PHP 5.6 и PHP 7 на русском: Свойства Unicode-символов

Свойства Unicode-символов

Начиная с версии 5.1.0, были добавлены три дополнительные управляющие последовательности, совпадающих с некоторыми общими символьными типами в режиме UTF-8. Вот они:

\p{xx}: символ со свойством xx
\P{xx}: символ без свойства xx
\X: расширенная последовательность Unicode

Имена свойств, представленные выше как xx, ограничены общими категориями свойств Unicode. Каждый символ имеет ровно одно такое свойство, указываемое двубуквенной аббревиатурой. Для совместимости с Perl также можно указать отрицание добавлением знака "^" между открывающей скобкой и именем свойства. Например, \p{^Lu} - это то же самое, что и \P{Lu}.

Если с \p или \P указана только одна буква, она включает все свойства, которые начинаются с этой буквы. В этом случае, если не используется отрицание, фигурные скобки необязательны; следующие два примера эквивалентны:

\p{L}
\pL

**Поддерживаемые коды свойств**
Свойство	Совпадение	Замечание
C	Другое
Cc	Control
Cf	Формат
Cn	Не присвоено
Co	Частное использование
Cs	Суррогат
L	Буква	Включает следующие свойства: Ll, Lm, Lo, Lt и Lu.
Ll	Строчная буква
Lm	Модификатор буквы
Lo	Другая буква
Lt	Заглавная буква
Lu	Прописная буква
M	Знак
Mc	Пробельный знак
Me	Окружающий знак
Mn	Непробельный знак
N	Число
Nd	Десятичное число
Nl	Буквенное число
No	Другое число
P	Пунктуация
Pc	Соединяющая пунктуация
Pd	Знаки тире
Pe	Закрывающая пунктуация
Pf	Заключительная пунктуация
Pi	Начальная пунктуация
Po	Другая пунктуация
Ps	Открывающая пунктуация
S	Символ
Sc	Денежный знак
Sk	Модификатор символа
Sm	Математический символ
So	Другой символ
Z	Разделитель
Zl	Разделитель строки
Zp	Разделитель абзаца
Zs	Пробельный разделитель

Расширенные свойства, такие как греческие ("Greek") или музыкальные символы ("InMusicalSymbols") не поддерживаются в PCRE.

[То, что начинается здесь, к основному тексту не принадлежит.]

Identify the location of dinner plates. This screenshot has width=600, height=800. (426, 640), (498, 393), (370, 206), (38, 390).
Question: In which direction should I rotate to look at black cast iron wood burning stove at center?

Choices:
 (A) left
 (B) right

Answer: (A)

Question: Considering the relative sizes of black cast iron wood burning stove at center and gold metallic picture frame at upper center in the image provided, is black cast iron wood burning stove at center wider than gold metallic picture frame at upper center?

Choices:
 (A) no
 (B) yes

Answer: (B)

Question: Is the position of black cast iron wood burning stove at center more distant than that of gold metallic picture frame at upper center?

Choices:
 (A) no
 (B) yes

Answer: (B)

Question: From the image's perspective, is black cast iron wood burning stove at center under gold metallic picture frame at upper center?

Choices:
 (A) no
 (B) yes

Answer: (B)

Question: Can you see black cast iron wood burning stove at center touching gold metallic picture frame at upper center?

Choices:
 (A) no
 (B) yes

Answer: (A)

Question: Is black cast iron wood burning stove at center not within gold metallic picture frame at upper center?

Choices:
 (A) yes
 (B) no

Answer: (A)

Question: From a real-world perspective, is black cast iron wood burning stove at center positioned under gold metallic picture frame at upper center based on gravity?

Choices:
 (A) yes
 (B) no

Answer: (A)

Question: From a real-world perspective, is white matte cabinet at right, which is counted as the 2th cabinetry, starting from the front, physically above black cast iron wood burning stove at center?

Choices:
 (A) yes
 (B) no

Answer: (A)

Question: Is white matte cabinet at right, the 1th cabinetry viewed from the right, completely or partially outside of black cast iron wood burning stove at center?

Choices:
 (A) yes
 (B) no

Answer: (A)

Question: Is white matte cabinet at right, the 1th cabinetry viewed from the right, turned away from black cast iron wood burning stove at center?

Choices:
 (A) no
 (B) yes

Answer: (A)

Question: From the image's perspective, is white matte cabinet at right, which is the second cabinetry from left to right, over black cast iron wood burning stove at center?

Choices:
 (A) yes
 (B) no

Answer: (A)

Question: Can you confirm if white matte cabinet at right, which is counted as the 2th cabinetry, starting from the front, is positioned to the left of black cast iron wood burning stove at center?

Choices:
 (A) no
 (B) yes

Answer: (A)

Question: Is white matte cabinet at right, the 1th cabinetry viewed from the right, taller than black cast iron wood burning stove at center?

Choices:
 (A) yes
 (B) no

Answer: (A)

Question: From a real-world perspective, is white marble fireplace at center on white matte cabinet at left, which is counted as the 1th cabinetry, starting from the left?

Указывание регистро-независимого (безрегистрового) режима не влияет на эти управляющие последовательности. Например, \p{Lu} всегда совпадает только с прописными буквами.

Последовательность \X совпадает с любым числом Unicode символов, формирующих расширенную Unicode последовательность. \X эквивалентно (?>\PM\pM*).

Это означает, что совпадет символ без свойства "знака" ("mark" property), за которым идет ноль или более символов со свойством "знака", и вся последовательность обрабатывается как одна неделимая группа (смотрите ниже). Символы со свойством "знака" - это обычно знаки ударения, влияющие на предыдущий символ.

Совпадение символов по Unicode свойству не является быстрой операцией, потому для этой цели PCRE необходимо осуществить поиск в структуре данных с более чем пятнадцатью тысяч символов. Поэтому традиционные управляющие последовательности в PCRE, такие как \d и \w, не используют Unicode свойства.

Коментарии

Mar 01

Автор: suit at rebell dot at


these properties are usualy only available if PCRE is compiled with "--enable-unicode-properties"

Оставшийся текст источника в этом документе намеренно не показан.